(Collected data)

================================

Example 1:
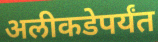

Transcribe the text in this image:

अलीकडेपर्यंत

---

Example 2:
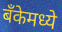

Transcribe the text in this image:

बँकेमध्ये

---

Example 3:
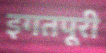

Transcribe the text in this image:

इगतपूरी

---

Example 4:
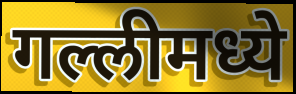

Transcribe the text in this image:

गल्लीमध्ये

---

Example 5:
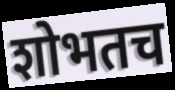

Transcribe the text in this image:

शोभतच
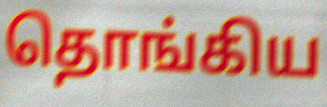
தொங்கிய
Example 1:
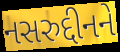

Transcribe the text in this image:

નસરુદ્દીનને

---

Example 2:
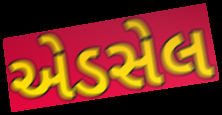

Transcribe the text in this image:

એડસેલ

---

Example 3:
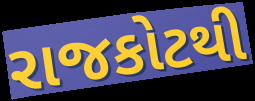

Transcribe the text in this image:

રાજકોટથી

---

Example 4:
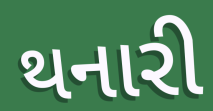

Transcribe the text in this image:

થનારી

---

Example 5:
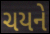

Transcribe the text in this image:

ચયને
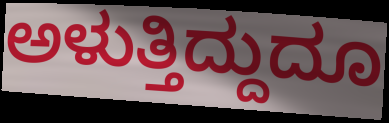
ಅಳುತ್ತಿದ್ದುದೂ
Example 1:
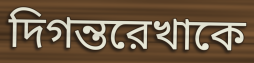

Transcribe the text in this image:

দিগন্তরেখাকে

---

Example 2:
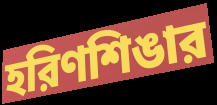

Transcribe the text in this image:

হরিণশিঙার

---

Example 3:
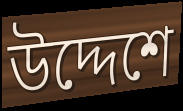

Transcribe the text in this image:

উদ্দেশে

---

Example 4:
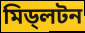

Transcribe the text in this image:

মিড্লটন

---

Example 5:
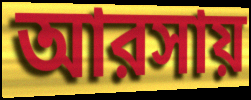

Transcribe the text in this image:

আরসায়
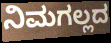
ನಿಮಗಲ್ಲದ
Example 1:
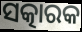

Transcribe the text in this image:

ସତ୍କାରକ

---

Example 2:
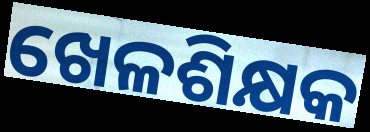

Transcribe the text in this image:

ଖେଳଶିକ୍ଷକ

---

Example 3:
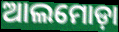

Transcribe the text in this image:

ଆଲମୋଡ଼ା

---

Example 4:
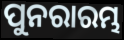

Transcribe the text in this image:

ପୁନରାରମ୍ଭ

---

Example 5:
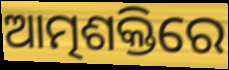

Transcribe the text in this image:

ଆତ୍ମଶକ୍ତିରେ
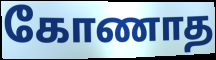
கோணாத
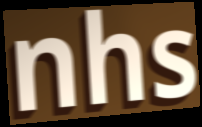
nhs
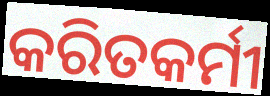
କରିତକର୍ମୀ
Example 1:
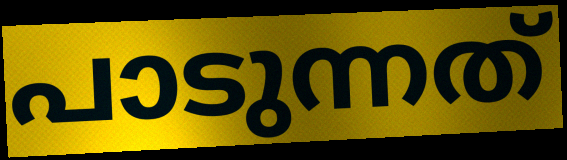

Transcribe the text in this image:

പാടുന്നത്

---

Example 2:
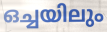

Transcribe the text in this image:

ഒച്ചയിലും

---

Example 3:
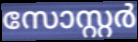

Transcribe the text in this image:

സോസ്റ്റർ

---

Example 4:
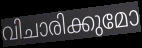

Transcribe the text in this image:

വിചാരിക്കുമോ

================================

Activity
The records above are to be copied exactly, with no pictures carried over.

Response to this exercise
Example 1:

Transcribe the text in this image:

अलीकडेपर्यंत

---

Example 2:

Transcribe the text in this image:

बँकेमध्ये

---

Example 3:

Transcribe the text in this image:

इगतपूरी

---

Example 4:

Transcribe the text in this image:

गल्लीमध्ये

---

Example 5:

Transcribe the text in this image:

शोभतच
தொங்கிய
Example 1:

Transcribe the text in this image:

નસરુદ્દીનને

---

Example 2:

Transcribe the text in this image:

એડસેલ

---

Example 3:

Transcribe the text in this image:

રાજકોટથી

---

Example 4:

Transcribe the text in this image:

થનારી

---

Example 5:

Transcribe the text in this image:

ચયને
ಅಳುತ್ತಿದ್ದುದೂ
Example 1:

Transcribe the text in this image:

দিগন্তরেখাকে

---

Example 2:

Transcribe the text in this image:

হরিণশিঙার

---

Example 3:

Transcribe the text in this image:

উদ্দেশে

---

Example 4:

Transcribe the text in this image:

মিড্লটন

---

Example 5:

Transcribe the text in this image:

আরসায়
ನಿಮಗಲ್ಲದ
Example 1:

Transcribe the text in this image:

ସତ୍କାରକ

---

Example 2:

Transcribe the text in this image:

ଖେଳଶିକ୍ଷକ

---

Example 3:

Transcribe the text in this image:

ଆଲମୋଡ଼ା

---

Example 4:

Transcribe the text in this image:

ପୁନରାରମ୍ଭ

---

Example 5:

Transcribe the text in this image:

ଆତ୍ମଶକ୍ତିରେ
கோணாத
nhs
କରିତକର୍ମୀ
Example 1:

Transcribe the text in this image:

പാടുന്നത്

---

Example 2:

Transcribe the text in this image:

ഒച്ചയിലും

---

Example 3:

Transcribe the text in this image:

സോസ്റ്റർ

---

Example 4:

Transcribe the text in this image:

വിചാരിക്കുമോ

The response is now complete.